How To Stay Productive When You Feel Depressed (What Actually Helped Me)
Struggling to stay productive when depressed? Learn practical strategies that helped me manage depression, regain focus, and build consistency.
Akhin Abraham
4 min read
Introduction
I have been clinically depressed and chronically ill for the past 7 years, yet I published 3 apps and Steady got over 500+ downloads in one month. I also create content on Instagram around productivity and mental health regularly.
I used to wake up with no energy to even brush my teeth. Even the smallest tasks were difficult to start. I wanted to improve my life but I felt stuck - mentally.
Most productivity advices only assume that you're doing alright and that you're motivated to get started right away. But, I am going to share realistic strategies that actually worked for me even when my depression pulled me back.
Traditional advices doesn't work during depression (here's why)
The problem with motivation
Unlike others, your brain chemicals work differently. Your energy levels fluctuate. Your mood drops by default. You might even blame yourself but that's not in your control. What is in your control is how your strategies work.
You cannot rely on motivation for getting things done while you are going through depression.
The productivity guru trap
I fell for this myself and took me years to realize the truth - productivity gurus don't really care if you are productive or not. How they make a living is by selling unrealistic expectations and display fake growth.
5 am routines
17-step morning routines
Buy their digital products for better results
If you want free productivity resources, you can check them out by clicking here.
What depression actually feels like
Waking up exhausted even after 10 hours of sleep, brain fog and literally zero interest to do anything. Criticizing yourself every time for no reason. Yes, that was me (or still is).
But it doesn't mean you cannot get work done. I'll show you exactly how to do that.


Lesson 1: Lower the bar (for now)
I used to have 5 habits in my habit tracker app which sounds cool and already looks productive, but the truth is I barely got 1 done (or maybe even nothing).
You don't have to do 5 complex tasks today, start with something tiny.
Read one page (not 10)
Walk for 5 minutes (not 30)
Work for 10 minutes (not hours)
Right now, the goal is not to achieve big - it is to feel achieved. So, complexity of your tasks don't matter. You just have to check it off your habit tracker or to-do list.

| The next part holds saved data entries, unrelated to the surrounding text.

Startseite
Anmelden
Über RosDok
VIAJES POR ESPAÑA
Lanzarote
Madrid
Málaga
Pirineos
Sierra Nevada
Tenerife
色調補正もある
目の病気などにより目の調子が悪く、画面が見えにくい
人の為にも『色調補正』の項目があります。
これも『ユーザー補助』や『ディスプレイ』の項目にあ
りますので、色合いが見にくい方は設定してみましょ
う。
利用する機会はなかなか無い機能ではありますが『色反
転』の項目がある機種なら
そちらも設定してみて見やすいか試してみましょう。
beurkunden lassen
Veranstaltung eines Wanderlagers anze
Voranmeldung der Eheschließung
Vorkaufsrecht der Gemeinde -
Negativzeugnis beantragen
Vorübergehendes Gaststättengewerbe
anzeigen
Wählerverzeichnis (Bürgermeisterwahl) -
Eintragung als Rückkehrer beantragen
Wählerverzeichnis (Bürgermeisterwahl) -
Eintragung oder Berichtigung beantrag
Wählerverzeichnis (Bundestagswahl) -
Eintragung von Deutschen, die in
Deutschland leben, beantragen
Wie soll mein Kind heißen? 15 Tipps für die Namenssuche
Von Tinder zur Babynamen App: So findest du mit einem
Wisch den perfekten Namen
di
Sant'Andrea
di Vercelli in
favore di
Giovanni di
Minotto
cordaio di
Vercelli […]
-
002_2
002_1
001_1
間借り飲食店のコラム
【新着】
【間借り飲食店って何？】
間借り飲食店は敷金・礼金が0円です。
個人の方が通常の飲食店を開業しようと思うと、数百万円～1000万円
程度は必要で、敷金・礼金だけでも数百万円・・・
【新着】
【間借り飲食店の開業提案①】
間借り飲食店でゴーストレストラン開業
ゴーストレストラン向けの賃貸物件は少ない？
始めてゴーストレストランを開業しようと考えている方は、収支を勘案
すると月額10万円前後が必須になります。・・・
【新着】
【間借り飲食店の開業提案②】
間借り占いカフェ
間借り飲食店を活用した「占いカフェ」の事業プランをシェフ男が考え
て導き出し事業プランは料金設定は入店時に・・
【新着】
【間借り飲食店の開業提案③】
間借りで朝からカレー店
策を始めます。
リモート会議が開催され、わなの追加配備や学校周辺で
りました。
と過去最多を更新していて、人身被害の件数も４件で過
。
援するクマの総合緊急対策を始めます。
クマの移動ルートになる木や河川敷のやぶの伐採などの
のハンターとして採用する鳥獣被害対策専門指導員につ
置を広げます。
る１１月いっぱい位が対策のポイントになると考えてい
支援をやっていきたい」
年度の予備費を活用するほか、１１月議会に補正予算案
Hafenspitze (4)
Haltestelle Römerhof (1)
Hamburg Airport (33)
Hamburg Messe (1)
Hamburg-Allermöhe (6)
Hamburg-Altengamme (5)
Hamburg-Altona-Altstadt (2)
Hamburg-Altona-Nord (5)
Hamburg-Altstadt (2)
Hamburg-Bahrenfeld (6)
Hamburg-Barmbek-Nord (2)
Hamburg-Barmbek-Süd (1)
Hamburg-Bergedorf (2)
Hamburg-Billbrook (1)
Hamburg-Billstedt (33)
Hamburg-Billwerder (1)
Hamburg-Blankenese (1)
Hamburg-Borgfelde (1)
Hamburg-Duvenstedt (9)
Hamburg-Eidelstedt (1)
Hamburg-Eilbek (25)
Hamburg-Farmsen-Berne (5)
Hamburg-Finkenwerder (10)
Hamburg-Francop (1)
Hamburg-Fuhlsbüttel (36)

This lesson won't get much done but it does get something done. It also boosts your self esteem slowly.
Lesson 2: Don't be disciplined (I'll explain)
This lesson makes no sense but it will once I explain.
As a depressed person trying to fight and be better, it might be difficult to have fixed times for completing certain tasks. You cannot read 5 pages everyday at 6 pm. Maybe your mood dips today at 6 pm making you not feel like reading.
What you're going to make sure is you complete the tasks before sleep. It can be as soon as you wake up, noon or even midnight. Do things when you feel slightly better compared to other patterns.
A mood tracking app might help, click here if you need one.
Lesson 3: It's not you vs. fake influencers
Instagram creators and productivity influencers post their successes, not their journey. They keep out the lows in life and show only their best parts of life. It may even look flawless. It seems perfect, but it's just half of the story.
Follow realistic creators (like me, lol - click here to check out my Instagram @akhinabr) who post their suffering, downs and also their complete journey.
Lesson 4: Sleep like a baby
Protect your sleep like your life depends on it (cause it kinda does).
Sleep affects your:
Mood
Energy
Focus
Stress
I used to sleep for 3-4 hours at night and spent most of my time coding or designing resources. Yes, it felt productive but if we took the overall daily average for the quality and time spent working on a project - it was bad.
Instead, now I sleep for 8+ hours and I can actually get things done faster and more efficiently without compromising the quality.
Lesson 5: Focus on 1 task, not 5
The free version of most habit tracker apps allow up to 5 tasks BUT that doesn't mean you need to use it all up. Start with just one habit or one task per day.
Depression reduces the mental bandwidth (amount of information/tasks your mind can take without feeling pressure) and it's your duty to make sure you use it wisely. Don't overdo it. Use your mind efficiently.
Finish an assignment
Apply for one job
Complete one workout
Choose only one meaningful task for the whole day. Yes, 1 task in 24 hours.
Lesson 6: Movement is key
I had multiple surgeries (nothing serious) and I just laid on bed all day.
I forced myself to be productive laying on my bed with a laptop from morning to night. It didn't work out as I had in mind. My therapist suggested to move more often. I told her that I don't feel like going on walks. She said, you don't have to go for a walk to move.
Walk till the fridge once in a while for a cold sip of water
Walk outside your house for 5 minutes
Get some sunlight
Start small.
Key takeaways
Stop chasing perfect productivity.
Focus on consistency.
Lower the bar when necessary.
Small wins count.
Recovery and productivity can happen together.
Conclusion
You don't need to become a productivity machine. You only need to keep moving forward, even if today's progress looks smaller than yesterday's.